Date reviewed: May 16, 2006 3:44 PM
Nickname: yobigc99
Review: Damn straight, Don't be so naive. Where there's a will (to pirate) there's always a way.
Date reviewed: May 10, 2006 4:21 AM
Nickname: JethroDethro
Review: Devil's advocate says there are hidden costs in everything. If you go to the video store, do you consider the gas you use to get there, or the cost of bus fare, or food to fuel you on your skate deck? Hidden costs. Devil's advocate also says that it will be nice to have access to TV shows that won't get DVD release. (The Fugitive!)
But the devil in me says bollocks to progress; the dinosaurs in the MPAA and RIAA are completely out of touch with seeders and leechers. If you "buy" an episode of Hazzard, are you really going to leave it seeding at as a bandwidth expense to you? And if I can't copy it, I'm not bloody likely to pay for it.
Kudos to Bram Cohen and BitTorrent for giving torrent some clout with these geezers. I suspect, though, that this system won't work.
Date reviewed: May 9, 2006 10:07 PM
Nickname: Corriander
Review: I wonder if people will bother to seed files they had to pay for? That might be a complication.
Date reviewed: May 9, 2006 9:18 PM
Nickname: RobotsThink
Review: Nicely said, Francesco and poilbrun. Shouldn't the user charge the source companies if his PC and bandwidth is used as a node for the companies to charge other peer users?
Or should we develop a better "Affiliate Management System" where everyone is benefitted.

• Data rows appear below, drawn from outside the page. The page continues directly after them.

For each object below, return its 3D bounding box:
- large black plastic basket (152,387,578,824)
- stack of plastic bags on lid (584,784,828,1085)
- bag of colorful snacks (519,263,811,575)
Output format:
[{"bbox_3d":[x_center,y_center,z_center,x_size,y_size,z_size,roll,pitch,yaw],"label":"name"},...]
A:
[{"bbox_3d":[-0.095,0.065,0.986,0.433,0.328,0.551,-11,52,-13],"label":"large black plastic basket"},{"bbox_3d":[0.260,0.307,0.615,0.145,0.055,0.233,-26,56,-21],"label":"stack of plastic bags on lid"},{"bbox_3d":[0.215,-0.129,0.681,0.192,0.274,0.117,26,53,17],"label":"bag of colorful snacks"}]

Date reviewed: May 9, 2006 2:41 PM
Nickname: poilbrun
Review: I think it is really a shame that movie studios are going down the distributed-sharing way. That method of file-sharing puts the bandwidth-burden on its users rather than on the company selling the content.
More and more companies are going that way to distribute files, which is understandable from the company point-of-view, but as a paying customer, I don't want a hidden cost in my purchase, in this case the cost of the bandwidth that is used afterwards to re-upload the file to other users.

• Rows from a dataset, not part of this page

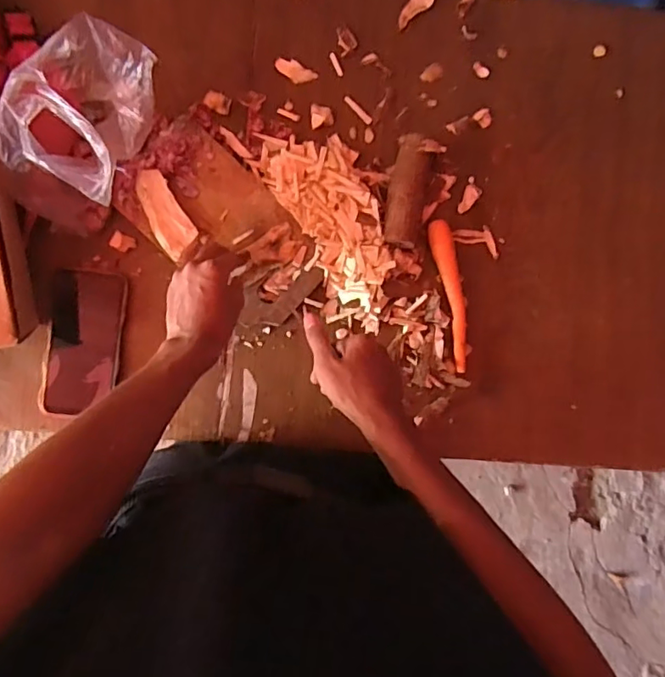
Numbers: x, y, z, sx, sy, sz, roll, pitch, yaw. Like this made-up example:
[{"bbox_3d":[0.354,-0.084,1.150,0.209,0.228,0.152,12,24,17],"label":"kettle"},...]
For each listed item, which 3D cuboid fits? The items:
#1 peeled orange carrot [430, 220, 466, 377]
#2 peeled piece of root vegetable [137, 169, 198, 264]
[{"bbox_3d":[0.149,-0.052,0.668,0.031,0.025,0.181,-13,90,-9],"label":"peeled orange carrot"},{"bbox_3d":[-0.186,-0.140,0.609,0.041,0.011,0.103,-25,94,-7],"label":"peeled piece of root vegetable"}]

Blizzard is using this system to distribute its updates to their game World of Warcraft, and it does not take long before the files are available on a download server. I expect the same to happen here, especially since it should not pose a legal problem, as the DRM rights will be sold separately.

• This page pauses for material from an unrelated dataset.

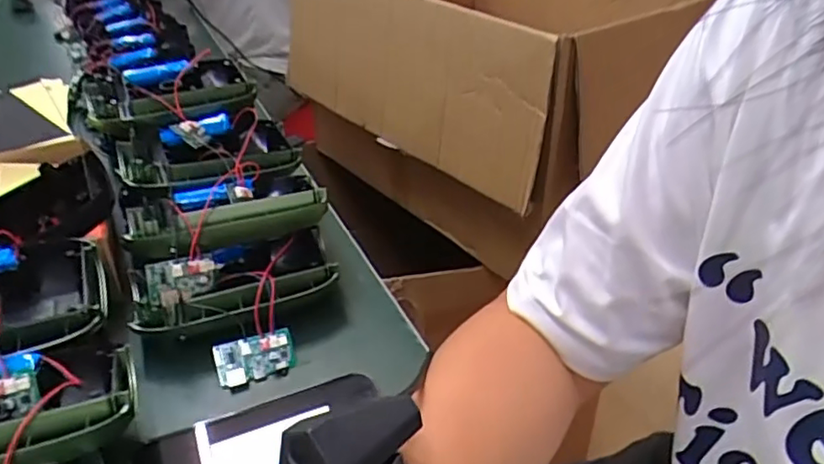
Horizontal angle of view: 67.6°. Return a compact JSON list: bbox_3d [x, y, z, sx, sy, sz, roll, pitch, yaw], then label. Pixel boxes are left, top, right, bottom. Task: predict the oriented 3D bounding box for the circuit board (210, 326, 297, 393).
[{"bbox_3d":[-0.116,0.095,0.455,0.058,0.013,0.035,-12,80,-12],"label":"circuit board"}]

Date reviewed: May 9, 2006 10:51 AM
Nickname: Francesco
Review: The idea of using distributed peer-to-peer file-sharing to sell movies is great: big companies using small users' own bandwidth and computing power to distribute their own things! Making a profit selling them to the same users that have helped the distribution! Unless users get great movies for very low prices in exchange, I doubt they would let Warner or anyone else use their own computer to make profit
And all the faith in DRM is astonishing. You really believe that DRM protected movies cannot be copied? If it can be seen or listened to, it can be copied! There are already great software programs (Ambrosia Software's Wiretap) that easily copy to everything that is sent to the the audio card! It records what you are listening to (protected or not) in digital quality. Protect your audio file from that! Whoever thinks it can't be done with video is a fool
DRM is just a great marketing word to let someone invest some money and to fool investors into thinking their company is safe.